Analysis of the protein complexes

Lec15 cells co‐transfected with 15 μg of pME‐Py‐GST‐hDPM1 and 10 μg of pGL3‐FLAG‐rDPM2 were cultured for 2 days and solubilized with lysis buffer A (1% digitonin, 10 mM triethanolamine, 150 mM NaCl, 10 mM iodoacetoamide, 1 mM EDTA, 2 μg/ml leupeptin and 1 mM APMSF). After removal of insoluble material by centrifugation at 18 000 g for 5 min and at 100 000 g for 1 h, the soluble fraction was mixed with M2 anti‐FLAG beads (Kodak) and agitated for 2 h. The mixture was separated into unbound fraction (the supernatant) and immunoprecipitates by centrifugation at 4000 g for 2 min.
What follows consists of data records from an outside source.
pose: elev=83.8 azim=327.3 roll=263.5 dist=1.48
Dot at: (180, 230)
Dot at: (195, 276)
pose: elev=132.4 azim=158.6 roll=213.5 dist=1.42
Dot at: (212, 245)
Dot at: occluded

The unbound fraction was then mixed with glutathione beads (Pharmacia) for 2 h, centrifuged and the supernatant was discarded. Both precipitates were washed with the lysis buffer, eluted with a sample buffer and analysed by SDS–PAGE/Western blotting against goat anti‐GST antibody (Pharmacia) visualized by horseradish peroxidase‐conjugated anti‐goat IgG antibody (Organon Teknika) plus chemiluminescence reactions (Dupont). The membranes were stripped in a buffer (62.5 mM Tris–HCl pH 6.8, 2% SDS, 0.1 M 2‐mercaptoethanol) at 50°C for 30 min and reprobed with anti‐FLAG antibody M2. Amphomycin was a gift from Drs V.Eckert and R.T.Schwarz, University of Marburg, Germany.
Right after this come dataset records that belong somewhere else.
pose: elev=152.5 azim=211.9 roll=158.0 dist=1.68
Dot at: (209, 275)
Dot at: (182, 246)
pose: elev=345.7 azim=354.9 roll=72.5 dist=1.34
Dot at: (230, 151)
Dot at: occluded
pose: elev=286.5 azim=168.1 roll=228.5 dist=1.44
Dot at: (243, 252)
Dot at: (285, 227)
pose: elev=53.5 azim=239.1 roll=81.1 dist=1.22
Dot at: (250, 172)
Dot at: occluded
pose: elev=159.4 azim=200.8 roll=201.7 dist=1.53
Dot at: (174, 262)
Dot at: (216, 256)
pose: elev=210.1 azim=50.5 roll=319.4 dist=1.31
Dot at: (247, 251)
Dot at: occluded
Isolation of subcellular fractions

Lec15 and Lec15.B5D7 cells (1.5×107) were electroporated with 50 μg of pME‐Py‐GD1 and 4 μg of pME‐Py‐GST‐ALDH in two cuvettes, cultured for 2 days, suspended in 3 ml of buffer containing 0.25 M sucrose, 10 mM HEPES–NaOH (pH 7.5), 1 mM dithiothreitol (DTT), 1 mM AEBSF and 2 μg/ml leupeptin, disrupted by a Dounce homogenizer (Wheaton, type A) with 60 strokes, and treated with 2 U/ml DNase for 20 min at 4°C. After centrifugation at 10 000 g for 15 min at 4°C, the post‐nuclear supernatants were fractionated by discontinuous sucrose gradient centrifugation as described (Vidugiriene and Menon, 1993). Proteins, and plasma membrane and Golgi enzyme activities in fractions were measured as previously described (Storrie and Madden, 1990). GST‐tagged proteins were located by incubating with glutathione beads for 2 h followed by SDS–PAGE/Western blotting analysis.
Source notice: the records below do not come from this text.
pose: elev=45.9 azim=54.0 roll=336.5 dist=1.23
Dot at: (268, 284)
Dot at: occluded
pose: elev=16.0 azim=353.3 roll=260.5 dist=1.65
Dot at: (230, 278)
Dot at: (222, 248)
Metabolic labelling of polyisoprenoids and Dol‐P binding assay

Lec15.B5D7, Lec15.B5A6 and Lec15.FD1C10 cells (1.2×106) were cultured for 3 days in the medium containing 40 μM mevastatin (Sigma), 0.3 mM mevalonic acid lactone (Sigma) and 200 μCi (0.5 μM) of RS‐[5‐3H(N)]mevalonolactone (American Radiolabeled Chemicals), washed twice with cold PBS, harvested using a cell scraper with 1.5 ml of lysis buffer A and agitated for 1 h at 4°C (Rosenwald et al., 1990). After removal of insoluble materials by centrifugation at 18 000 g for 5 min and at 100 000 g for 1 h, 500 μl of the soluble fraction was used for immunoprecipitation with anti‐FLAG beads and 150 μl was used for detection of total labelled polyisoprenoids. These materials were extracted with 0.5 ml of chloroform/methanol (2:1) and analysed by TLC as described above. [1‐3H]Dol‐P was purchased from American Radiolabeled Chemicals.


We thank Dr J.Takeda for critically reading the manuscript and Drs N.Nakamura, N.Inoue and M.A.Lehrman for discussion, K.Nakamura for cell sorting and Keiko Kinoshita for technical assistance. This work was supported by grants from the Ministry of Education, Science, Sports and Culture of Japan.